Amanda Stueve graduated from Kansas State University in May 2010 with degrees in Anthropology and Political Science. While she was a student at K-State, Amanda studied abroad in Morocco and then after graduation received a Fulbright grant to do research in Morocco from June 2010 to July 2011. Amanda spent the first four months studying Arabic and then spent nine months researching “generational change in identity construction in Morocco. Amanda’s research was done with participant observation as well as over 70 interviews in Moroccan Arabic. She lived in the town of Azrou with her host family and participated in daily Moroccan life. “I attended funerals, weddings, naming ceremonies and circumcisions, learned to peel tomatoes, bathed primarily in the public baths during the winter and made homemade Moroccan bread. I visited the courthouse with my host mom, a judicial secretary, and assisted with cultural exchanges organized by my host father. I ran with one of my host brothers and practiced my French with one of my host sisters,” Amanda said when asked to describe her time in Morocco. After doing ethnographic research in Morocco for a year, Amanda decided to get her masters in International Affairs from Texas A&M University. However, before receiving her degree in August 2014, Amanda spent nine months in Jordan on a Boren Fellowship. One of the terms of the Boren Fellowship is a one-year service requirement for the federal government. Thus, Amanda is currently looking for a job to fulfill that requirement. After that however, Amanda says she would love to find a job in the Middle East doing research and/or using her Arabic skills.
Although I was nervous at first, I am thankful that I had the opportunity to interview Amanda over Skype. Like me, Amanda is bubbly, full of curiosity and has numerous subjects that she’s interested in. As I interviewed Amanda, I felt as though I was getting a glimpse into my future due to our similar personalities, interests and aspirations. During the interview, Amanda gave me some great advice for seniors about to graduate, as well as underclassman that are still searching for a career path.
CS: What advice would you give to senior about their first year in the “real world”?
Amanda: Take a year and don’t go strait to grad school. If you’re going to go to grad school you need to really love it. Don’t just go because you can’t find a job. Also, learn to ask for help and use connections to help you get a job.
CS: What advice do you have for freshman like myself that haven’t quite figured out what career path we want to take?

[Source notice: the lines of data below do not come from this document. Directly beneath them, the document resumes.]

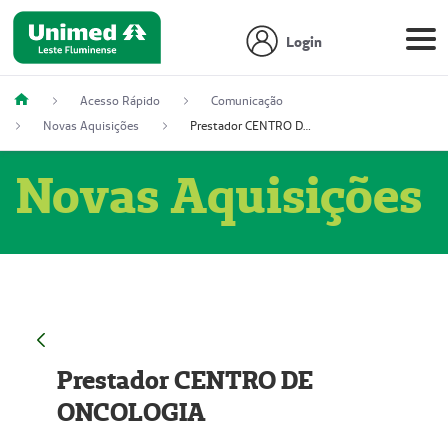
Login
Acesso Rápido
Comunicação
Novas Aquisições
Prestador CENTRO DE ONCOLOGIA
Novas Aquisições
Prestador CENTRO DE
ONCOLOGIA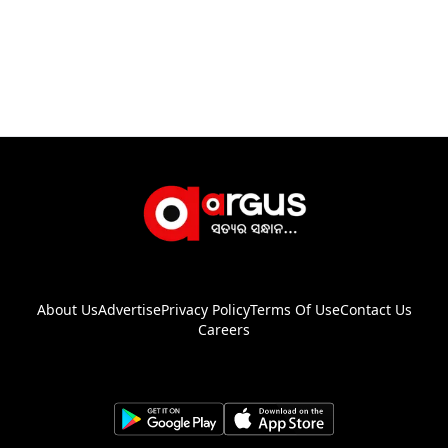
About Us
Advertise
Privacy Policy
Terms Of Use
Contact Us
Careers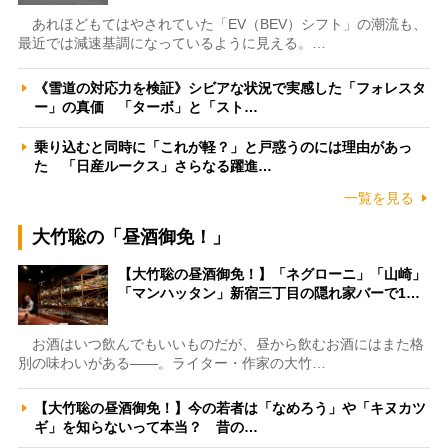
あれほどもてはやされていた「EV（BEV）シフト」の潮流も、
最近では減速基調になっているように見える。…
《雪道の対応力を検証》シビアな状況で実感した「フォレスタ
ー」の真価 「ターボ」と「スト…
乗り込むと同時に「これが軽？」と戸惑うのには理由があっ
た 「日産ルークス」さらなる躍進…
一覧を見る
大竹聡の「昼酒御免！」
【大竹聡の昼酒御免！】「ネグローニ」「山崎」
「マンハッタン」新宿三丁目の隠れ家バーで1…
お酒はいつ飲んでもいいものだが、昼から飲むお酒にはまた格
別の味わいがある――。ライター・作家の大竹…
【大竹聡の昼酒御免！】今の若者は「なめろう」や「キヌカツ
ギ」を知らないって本当？ 昔の…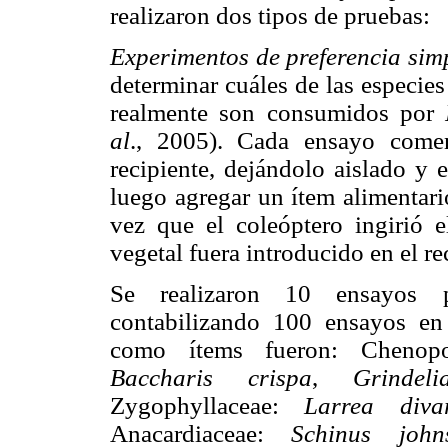
realizaron dos tipos de pruebas:
Experimentos de preferencia sim
determinar cuáles de las especie
realmente son consumidos por
al
., 2005). Cada ensayo comen
recipiente, dejándolo aislado y 
luego agregar un ítem alimentari
vez que el coleóptero ingirió 
vegetal fuera introducido en el re
Se realizaron 10 ensayos p
contabilizando 100 ensayos en t
como ítems fueron: Chenop
Baccharis crispa
,
Grindeli
Zygophyllaceae:
Larrea divar
Anacardiaceae:
Schinus john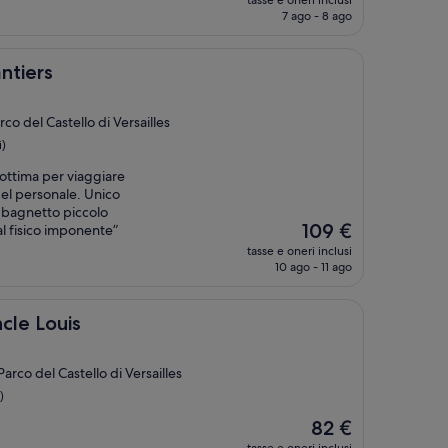
tasse e oneri inclusi
attuale
7 ago - 8 ago
è
88 €
antiers
co del Castello di Versailles
i)
 ottima per viaggiare
del personale. Unico
 bagnetto piccolo
Il
109 €
 fisico imponente”
prezzo
tasse e oneri inclusi
attuale
10 ago - 11 ago
è
109 €
ncle Louis
arco del Castello di Versailles
)
Il
82 €
prezzo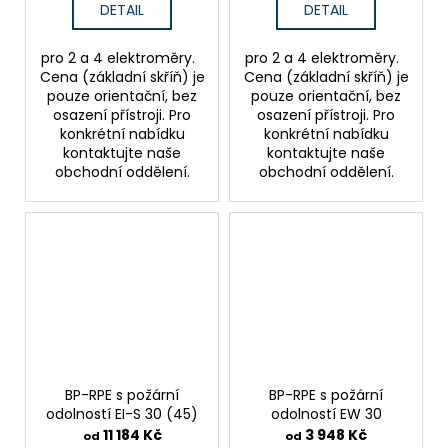
DETAIL
DETAIL
pro 2 a 4 elektroměry.
pro 2 a 4 elektroměry.
Cena (základní skříň) je
Cena (základní skříň) je
pouze orientační, bez
pouze orientační, bez
osazení přístroji. Pro
osazení přístroji. Pro
konkrétní nabídku
konkrétní nabídku
kontaktujte naše
kontaktujte naše
obchodní oddělení.
obchodní oddělení.
BP-RPE s požární
BP-RPE s požární
odolností EI-S 30 (45)
odolností EW 30
11 184 Kč
3 948 Kč
od
od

Amanda: Find something you are interested in and learn the general skills. Also, figure out your skill set and know how to articulate your skill set.
CS: If you could go back and do it all again, what would you do differently?
Amanda: I would read more of the assigned readings and I would have dropped Political Science and focused more on Anthropology. Anthropology was what was helping me grow and as long as you can demonstrate the skills needed for the job, you don’t need the extra major.
CS: If you had to give one piece of advice to current Anthropology majors, what would it be?
Amanda: Read everything and go to everything. You only have four years at the University setting with lectures, presentations, etc. so take advantage of it.
Interviewing Amanda was reassuring because it made me realize that it’s ok not to have your entire life planned out when you’re a freshman in college. For quite some time, I’ve had an enormous weight on my shoulders due to trying to figure out what career path I wanted to take. But now, after talking to Amanda, I feel as though I don’t have to limit myself to one career for the rest of my life. My eyes have been opened to endless possibilities and rather than ignoring my dreams and thinking they aren’t practical, I am chasing them. I cant wait to see what Amanda continues to do and the different careers she embarks on, and I only hope that one day I will be as successful as her.